I sat, flushed and a little shell-shocked.

"Whas jour name?"

"Justin."

"Ju-stin. Good. I pray in my language. OK?"

Yes. Absolutely, yes.

"Yes."

She stood across from me while I sat on the edge of my (just made) bed, held a hand up in a Christian mudra I'd seen many times but never felt until now, and prayed in Spanish. She prayed for me, for Stacy, for the blessing of a son...she spoke of wombs, and organs, and fruit, and health, and birth...she spoke of something so private that to have done it in English would have been offensive. She spoke with reverence, but with authority, and seasoned with a knowledge so deep of something so deeply unknowable that I shrunk in a kind of humble shame. I felt her prayer rinse over me, starting at the heart and radiating outward, spilling over my gel-hair and polished shoes and just-ironed shirt. She prayed, and she meant it, and I think she actually spoke to God. I don't claim to know how that works, but I think she did it.

She finished praying, said "Amen," and looked at me just long enough to let me know that her prayers were in love, not in plea for my response. She rushed over to the desk drawer, grabbed a Gideon's Bible, opened to Psalm 127, pointed at it, and waited for me to read aloud. I did. She smiled. And then she went back to the bathroom to scrub the tub.

She was done. She wanted nothing...no money, no thanks, no conversion moment, not even a prayer in her favor. She just wanted me to be prayed for, and fully expected me to receive the blessing. It's like she waited...like she was planted there...like she had been there, in my hotel bathroom, in Dallas, Texas, just waiting for me to come. I feel like she was waiting for me to come along, all filled with insecurities about child-bearing and reproduction and would-we-ever-be-able-to and just waited. I came, she prayed, then she was done.

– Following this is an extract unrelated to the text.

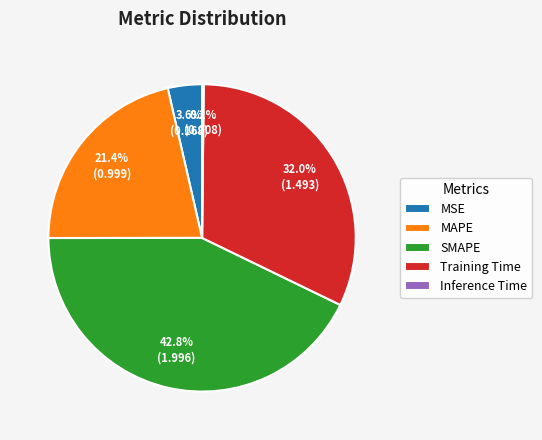

Is Training Time the majority of the pie?

No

I tried to thank her profusely. Good god, I even tried to give her money to say thank you...it's stupid, but it's all I had to offer. She would have none of it. It didn't fit her somehow...it was far too cheap, it didn't fit the plan. She was there to pray, and she was there to scrub, and that was all.



As you may have noticed, it's been a very long time since I've written. My last post was about an inspiration lost...and I think I've been waiting to find it again. I had no idea I'd find it in a hotel bathroom in Dallas.

Thank you, Narrissa. I can't wait to send you a picture of the blessing some day.